Extrait:
---------------
Publié le 01 février 2013 par Delits

1,2 millions. Il s’agit du nombre de manifestants en juillet 1984 contre le projet de grand service public de l’enseignement. Certains rêvent, comme il y a trente ans, de renouveler l’exploit : mobiliser suffisamment pour renvoyer le projet de mariage gay aux calendes grecques. Cette semaine, le législateur a entamé les discussions sur cette loi, sous le regard des citoyens. L’opinion pourrait-elle le faire céder ?

De possibles retours de bâton

Enfants du XXème siècle, nous sommes habités par l’idée que les mœurs évoluent vers une libéralisation progressive, le temps décorsettant peu à peu la société. Evoquer l’interdiction pour la femme de travailler sans l’autorisation de son mari, l’absence de divorce par consentement mutuel ou la pénalisation de l’homosexualité permet de prendre la mesure du long chemin parcouru depuis la fin des années 1960.

Mais le vent souffle parfois dans un tout autre sens. Le XIXème siècle a ainsi vu se durcir une lourde chape de plomb, dont nous sommes encore pour partie les héritiers. Plus récemment, nous avons assisté à un retour de bâton après les excès des années 70. Les écrits de Daniel Cohn Bendit décrivant des relations sexuelles entre adultes et enfants avaient ainsi été publiés dans l’indifférence générale dans les années 1970. Ils apparaissent, avec nos yeux actuels, choquants. Flux et reflux, libéralisme et conservatisme, notre société est traversée par ces courants contradictoires de manière erratique au cours de son histoire – même si, sur la tendance longue, les progrès du bien-être matériel favorisent le libéralisme.
---------------
Données des tâches:
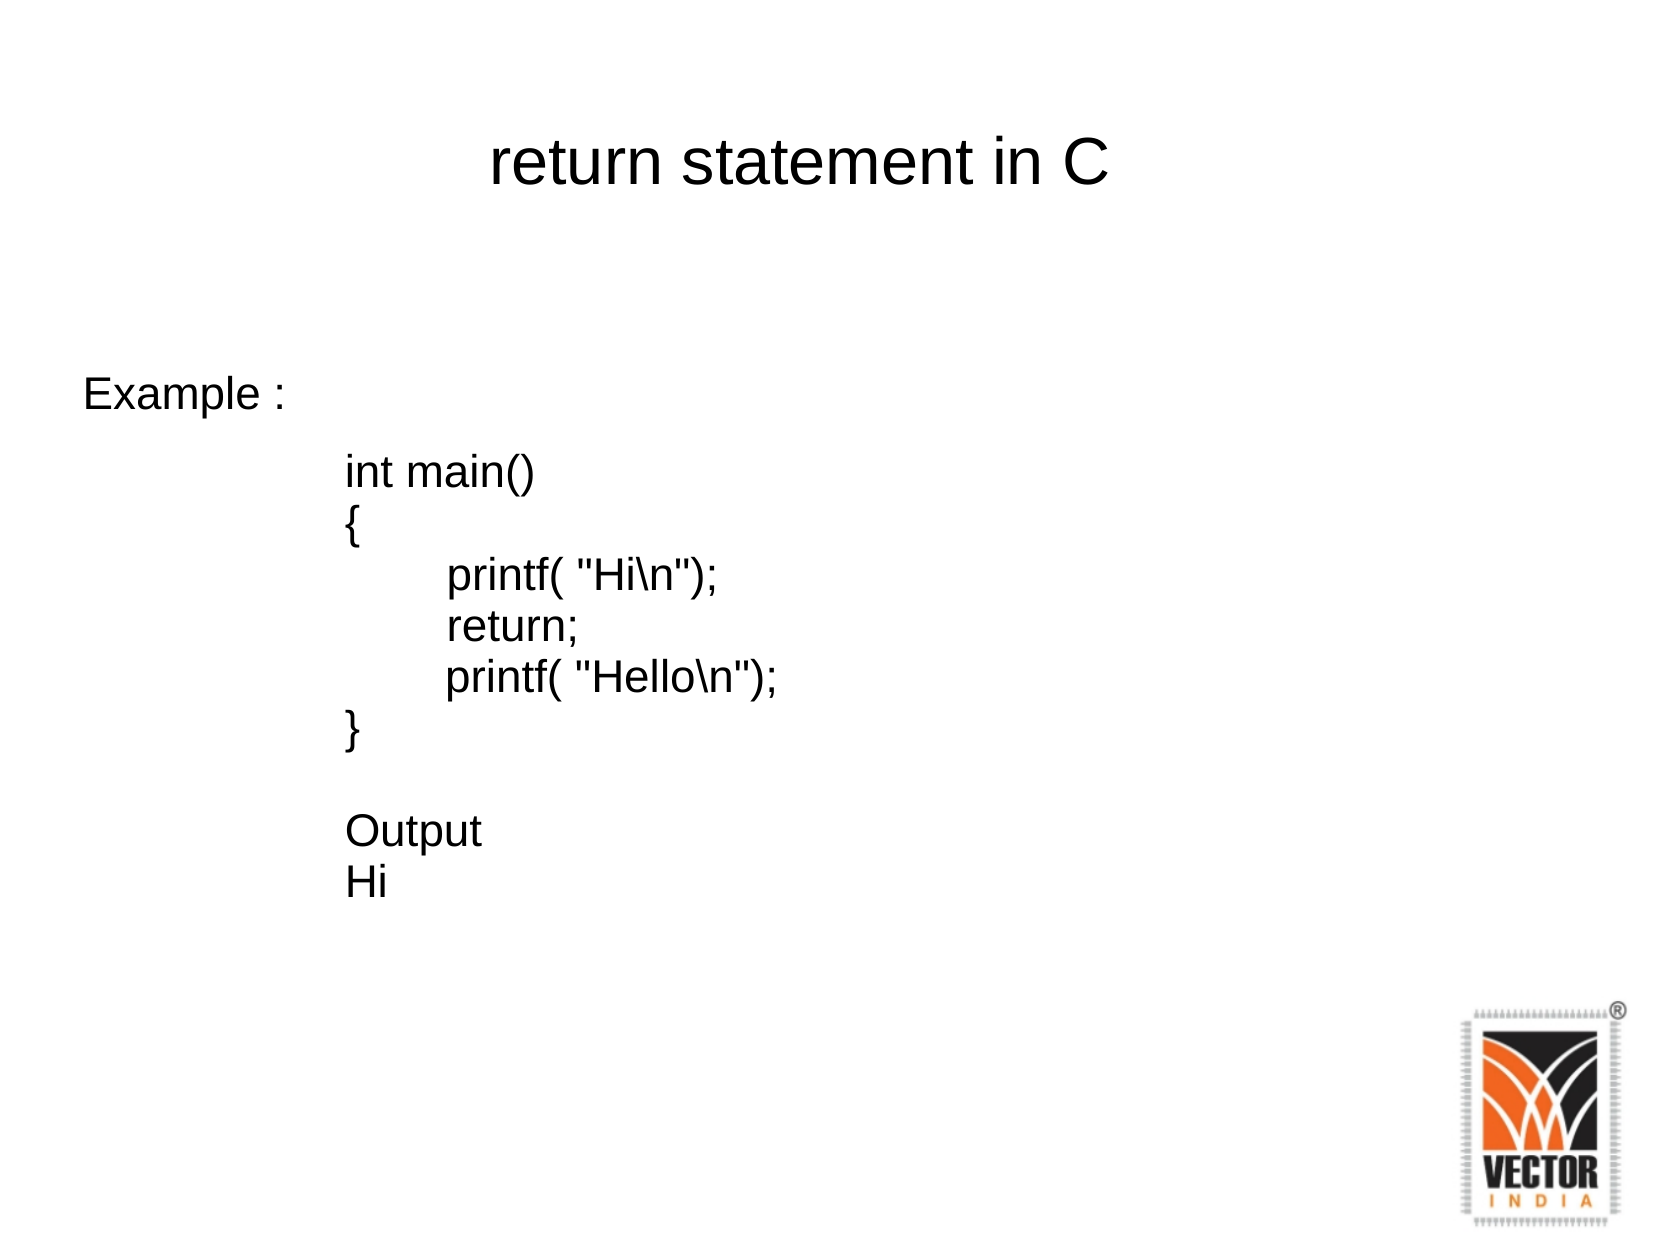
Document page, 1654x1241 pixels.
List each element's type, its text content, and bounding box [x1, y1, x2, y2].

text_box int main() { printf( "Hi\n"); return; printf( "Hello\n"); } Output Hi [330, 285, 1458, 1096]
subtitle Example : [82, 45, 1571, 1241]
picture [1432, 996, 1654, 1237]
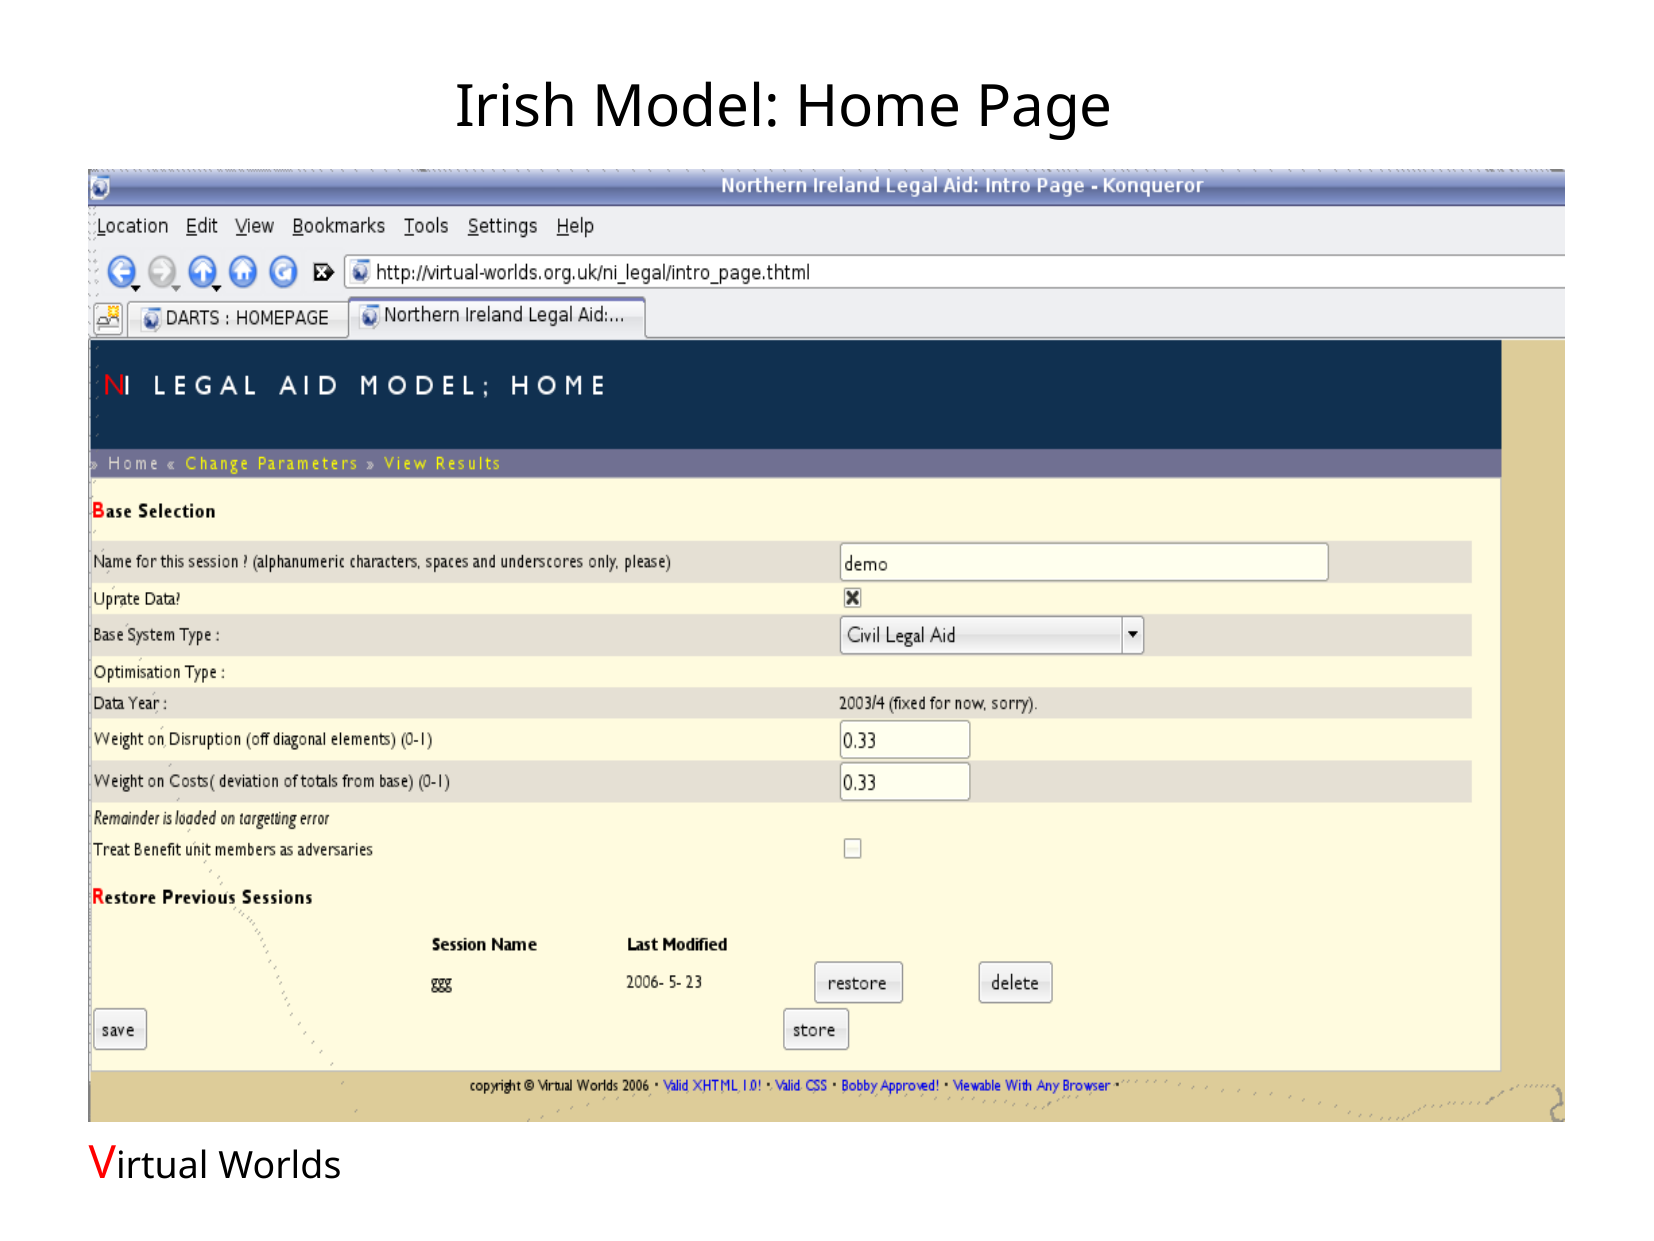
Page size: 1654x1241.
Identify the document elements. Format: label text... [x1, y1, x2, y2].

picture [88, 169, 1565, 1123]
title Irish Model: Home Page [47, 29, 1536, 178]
---------------
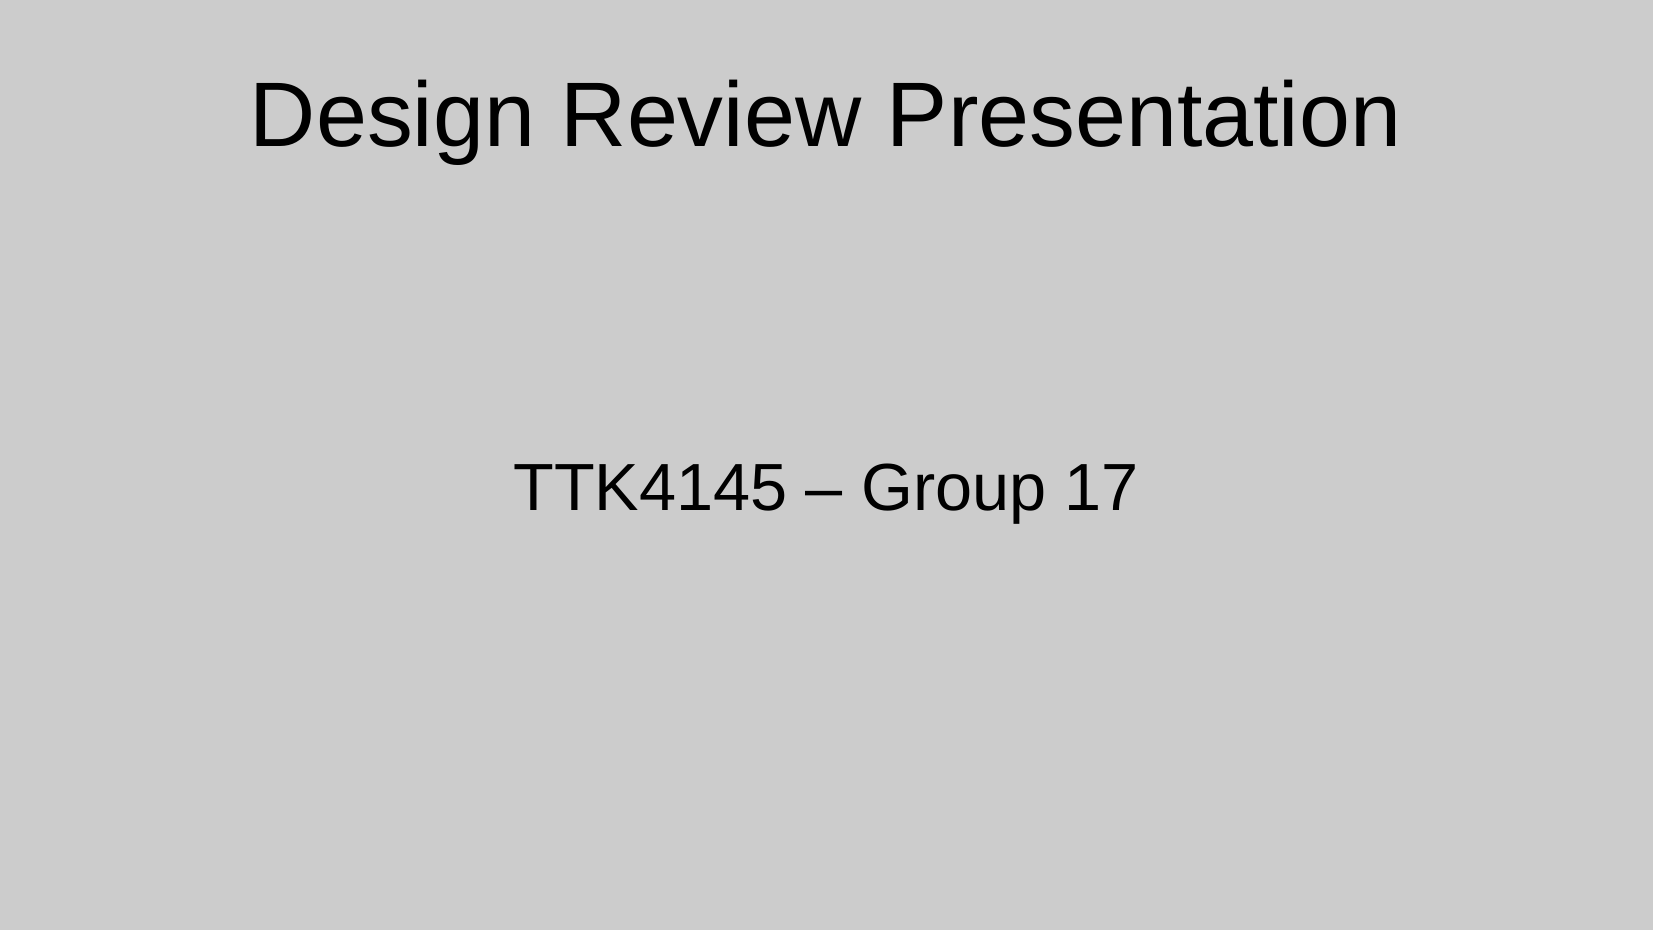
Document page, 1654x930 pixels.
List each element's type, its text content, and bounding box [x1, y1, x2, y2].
---------------
Objectifs:
[a] Dans les rangées, réécris le passage qui va de la ligne contenant « Document page, 1654x1241 pixels. » à celle contenant « picture [1432, 996, 1654, 1237] », bornes incluses. Remplace « bounding box » par « enclosing box » sans rien changer d'autre.
[b] Poursuis l'extrait sur le projet de mariage gay face à l'opinion, à partir de sa dernière phrase.

Résultats dans l'ordre:
[a]
Document page, 1654x1241 pixels.
List each element's type, its text content, and enclosing box [x1, y1, x2, y2].

text_box int main() { printf( "Hi\n"); return; printf( "Hello\n"); } Output Hi [330, 285, 1458, 1096]
subtitle Example : [82, 45, 1571, 1241]
picture [1432, 996, 1654, 1237]

[b]
La récente crispation de l’opinion sur la question gay

La vague acquise au renforcement des droits des couples gays semblait irrésistible. L’homosexualité se banalisait dans la société française depuis les débats sur le PACS. A l’étranger se répandaient les législations accordant le mariage aux couples de même sexe. Parallèlement en France, les sondages dépeignaient une opinion favorable au mariage gay dès 2000 et à l’adoption à partir de 2008. La nature du clivage sur cette question, essentiellement générationnelle, laissait présager une évolution toujours plus favorable à la question gay. L’opinion paraissait mure, il n’y avait plus qu’à faire adopter une loi.

Pourtant, un coup d’arrêt a été porté à cette évolution. Le mécanisme s’est enraillé quelque part entre 2010 et 2012. La démonstration la plus éclatante de ce changement d’atmosphère se trouve dans la fameuse interview que Nicolas Sarkozy a accordée en janvier 2012 au Figaro Magazine. Le même candidat à l’initiative d’une proposition d’union civile pour les homosexuels en 2007 rétropédalait brusquement 5 ans plus tard. Non seulement il n’avait pas tenu l’engagement qu’il avait pris devant les Français pendant son mandat, mais il estimait que les temps actuels n’étaient pas propices à faire évoluer ces droits. Sans pour autant passer pour un ringard. Les regards pointaient dans d’autres directions (compétitivité, frontières, etc.). Fait notable : le sujet n’a pas même été soulevé pendant le débat entre François Hollande et Nicolas Sarkozy.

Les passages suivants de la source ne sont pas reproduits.